A Portrait of the Artist

The oil portrait hanging in the entrance of Nasdaq's MarketSite building catches the eye. Frank Zarb, the former Ford Administration energy czar looks down, a tad shrewdly, at visitors who dare today enter this Times Square landmark. The supersized portrait is really a personal statement from Zarb, a powerful man who we all know better as the former chairman and CEO of Nasdaq. It was his vision that led to the MarketSite, a vision that attracted early criticism, but then later drew praise. The return on this crap shoot investment was incalculable. Zarb was essentially recruited by the former SEC chairman, Arthur Levitt, to complete his agency's reforms of the dealer market. Zarb, while obediently fulfilling the mandate, took Nasdaq on a spending spree at home and abroad. Who could blame the man? Nasdaq was expanding giddily. As far as Zarb could tell, it was a classic case of grow or die. But the party was over after the bubble burst. Zarb was replaced by Hardwick Simmons, the former Prudential CEO. Wick's tenure, to say the least, was controversial. A restive board – and an influential group of investors led by Warren Hellman – had enough of the nonsense. It recruited a new CEO, an executive who had a stellar record in operations and the minutiae of trading. This man, Robert Greifeld, is still shaking up Nasdaq some two years later.
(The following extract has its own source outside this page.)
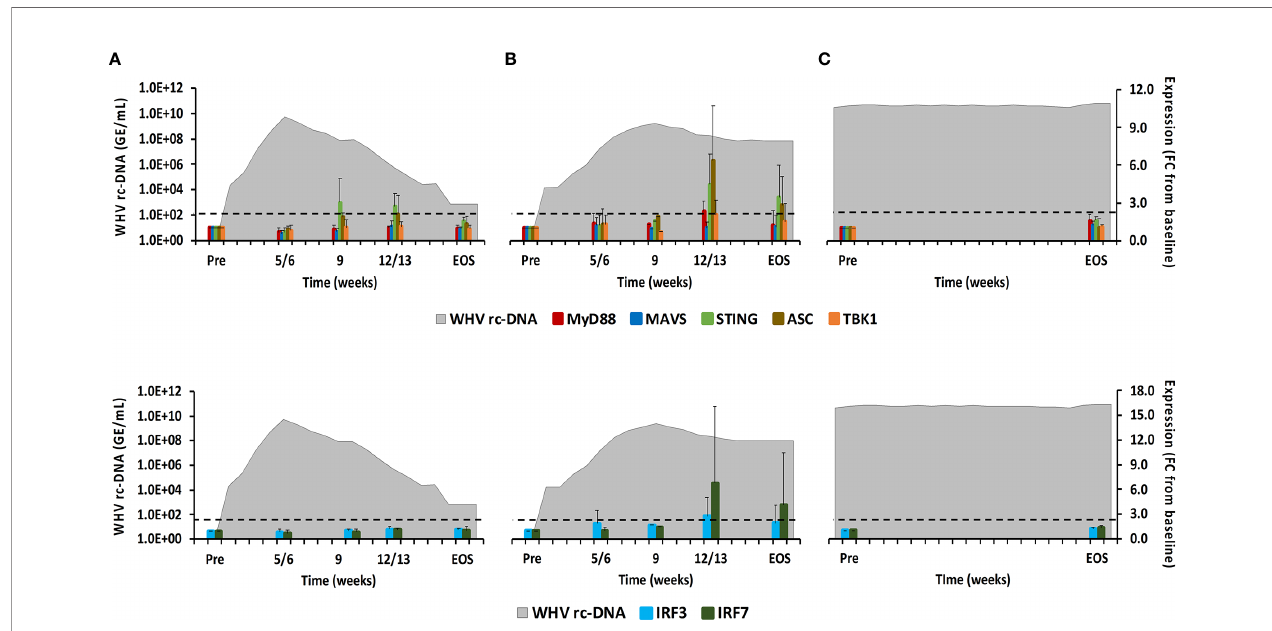
FIGURE 8 | Intrahepatic adaptor molecule and transcription factor expression. Expression changes of adaptor molecules MyD88, MAVS, STING, ASC, and TBK1 (top panels) and transcription factors IRF3 and IRF7 (bottom panels) in liver with WHV rc-DNA kinetics of woodchucks during (A) AHB with normal resolution (n=5), (B) AHB with delayed resolution (n=5), and (C) CHB progression (n=3). The fold-changes in adaptor molecule and transcription factor transcript level are plotted on the right y-axis, while serum WHV rc-DNA loads are plotted on the left y-axis. The horizontal, dotted line indicates the cutoff for positive expression (i.e., ≥ 2.1-fold increase from the pre-inoculation baseline). Horizontal bars represent the standard error of the mean. Pre, pre-inoculation for AHB and start of study for CHB; EOS, end of study; FC,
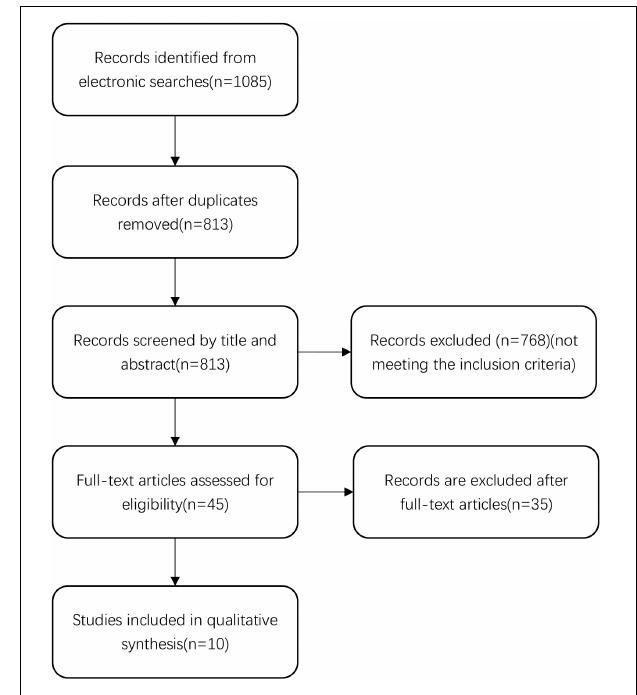
FIGURE 1 | Flow diagram of the study selection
That brings us to the Cover Story, which closely examines Nasdaq as a trading market and a business with low-cost competitors. Nasdaq is at a crossroads, having dumped some excess baggage. Greifeld had to make tough choices, shuttering various operations and trimming expenses. As this Cover was prepared, I spent an afternoon interviewing Greifeld in Nasdaq's offices at One Liberty Plaza in New York City. It was a big surprise. I had expected a rather stiff executive who'd floor me with mind-numbing stats and market reg data. Yet Greifeld's human side came across as he joked about his knee injury, but looked forward to skiing in the Catskills with his family, and then spoke of his affection for the Irish band Black 47. Actually, the interview tried to come to terms with change. "Limit order display," said Greifeld, "was guessed to be the demise [of the dealer market] and, in fact, the market did well. Decimals was the bullet you couldn't dodge." Earlier, yours truly took a ride to inspect Nasdaq's data center in Trumbull, Conneticut, accompanied by Nasdaq PR executive Silvia Davi, and reporter Aaron Luchetti of the Wall Street Journal. It was set up as a fact-finding tour but felt more like a mission in search of weapons of mass destruction. Aside from the impressive display of technology, a separate image caught my eye in Trumbull. A portrait of another man, Joe Hardiman, Zarb's predecessor at Nasdaq, hung on the wall. Back to the future? Where, oh where, was the portrait of Robert Greifeld? Don't worry, promised Bethany Sherman, Nasdaq's senior vice president of corporate communications, "We're getting an electronic portrait of Bob." You might as well laugh as cry.